Once an idea has been generated, the idea needs to be molded before it is assessed and implemented. Idea refinement can be carried out in many different ways. For this module, I found the article by Sukhov (2016) particularly beneficial. By breaking the idea into different elements, the innovators can refine each of the elements (situation, dissatisfaction, procedure, and resources) within an idea to make it more complete, sustainable, and easy to understand. The model presented by Sukhov (2016), in the previous seminar, in the future, should be offered at the introduction of the course to help students understand what an idea consists of. I believe that when innovators think about ideation, most individuals approach ideas from a solution perspective. In the previous module, I suggested that the problem element of an idea might be equally as important, if not more important, than the solution element. Dorst and Cross (2001) suggest a co-evolution of the problem and solution as a form of idea refinement, which reinforces my thoughts elaborated upon in the previous module.

In the restaurant industry, I believe that the idea refinement process seldom is systematic and elaborate. Many ideas are generated, refined, and assessed the very same day. In my experience, the refinement typically happens in short sessions and meetings with the employees of the establishment. Best-case scenario, everyone is able to speak their mind on both the problem and solution. In these short sessions, dissimilar viewpoints are given to shape the idea – from employees with different levels of experience and involvement – similar to the co-design aspect described by Trischler et al. (2018). In particular areas, knowledge and understanding about the topic are vital to refining specific ideas, for instance with regards to wine. In this case, as users with lower involvement tend to slow down the ideation process and not fully understand the ideas at hand, only professionals carry out the refinement. With ideas with less focus, for instance about more general things like the restaurant concept, refinements are instead encouraged by employees with different levels of experience and involvement.

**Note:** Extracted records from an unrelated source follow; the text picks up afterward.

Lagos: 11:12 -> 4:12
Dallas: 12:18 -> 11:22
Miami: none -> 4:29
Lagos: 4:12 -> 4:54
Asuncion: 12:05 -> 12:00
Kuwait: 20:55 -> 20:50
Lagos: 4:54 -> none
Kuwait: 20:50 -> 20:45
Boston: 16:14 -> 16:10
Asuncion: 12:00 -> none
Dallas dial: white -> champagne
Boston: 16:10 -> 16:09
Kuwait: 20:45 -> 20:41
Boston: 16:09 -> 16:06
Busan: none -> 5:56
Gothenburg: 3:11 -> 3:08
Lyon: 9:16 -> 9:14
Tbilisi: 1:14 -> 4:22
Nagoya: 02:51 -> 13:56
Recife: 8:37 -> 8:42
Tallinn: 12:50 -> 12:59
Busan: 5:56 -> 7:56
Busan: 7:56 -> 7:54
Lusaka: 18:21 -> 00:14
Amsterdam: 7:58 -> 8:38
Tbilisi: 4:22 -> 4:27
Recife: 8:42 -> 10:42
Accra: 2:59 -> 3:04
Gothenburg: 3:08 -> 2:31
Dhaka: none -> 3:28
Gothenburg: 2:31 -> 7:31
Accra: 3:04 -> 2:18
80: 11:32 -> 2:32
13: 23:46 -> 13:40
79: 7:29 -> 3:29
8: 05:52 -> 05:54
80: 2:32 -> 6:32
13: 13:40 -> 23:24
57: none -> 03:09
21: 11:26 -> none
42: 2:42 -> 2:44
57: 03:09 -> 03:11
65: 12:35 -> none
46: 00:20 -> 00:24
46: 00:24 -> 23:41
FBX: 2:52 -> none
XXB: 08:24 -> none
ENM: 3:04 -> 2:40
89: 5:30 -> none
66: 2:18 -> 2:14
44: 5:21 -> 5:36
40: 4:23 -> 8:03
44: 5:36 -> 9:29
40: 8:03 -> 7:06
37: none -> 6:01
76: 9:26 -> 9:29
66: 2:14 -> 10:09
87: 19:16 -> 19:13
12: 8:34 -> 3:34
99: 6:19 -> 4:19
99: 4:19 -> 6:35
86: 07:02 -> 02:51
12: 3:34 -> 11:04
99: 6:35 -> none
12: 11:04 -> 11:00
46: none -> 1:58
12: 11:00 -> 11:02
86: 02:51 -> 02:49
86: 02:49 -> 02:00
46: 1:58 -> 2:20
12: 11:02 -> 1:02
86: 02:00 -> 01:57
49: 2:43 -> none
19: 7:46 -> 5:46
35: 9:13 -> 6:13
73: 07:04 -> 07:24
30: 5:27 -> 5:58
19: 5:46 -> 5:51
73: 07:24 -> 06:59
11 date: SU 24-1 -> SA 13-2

What I find particular to the hospitality industry concerns continuous quality improvements. An idea can be refined in a short time and assessed the same day by the innovators, as well as the dining guests. Where the ideation requires experience and involvement, the feedback from lead users (for instance foodies) is particularly valuable. An idea might return to a meeting session for additional refinement upon feedback, which then further improves quality and efficiency.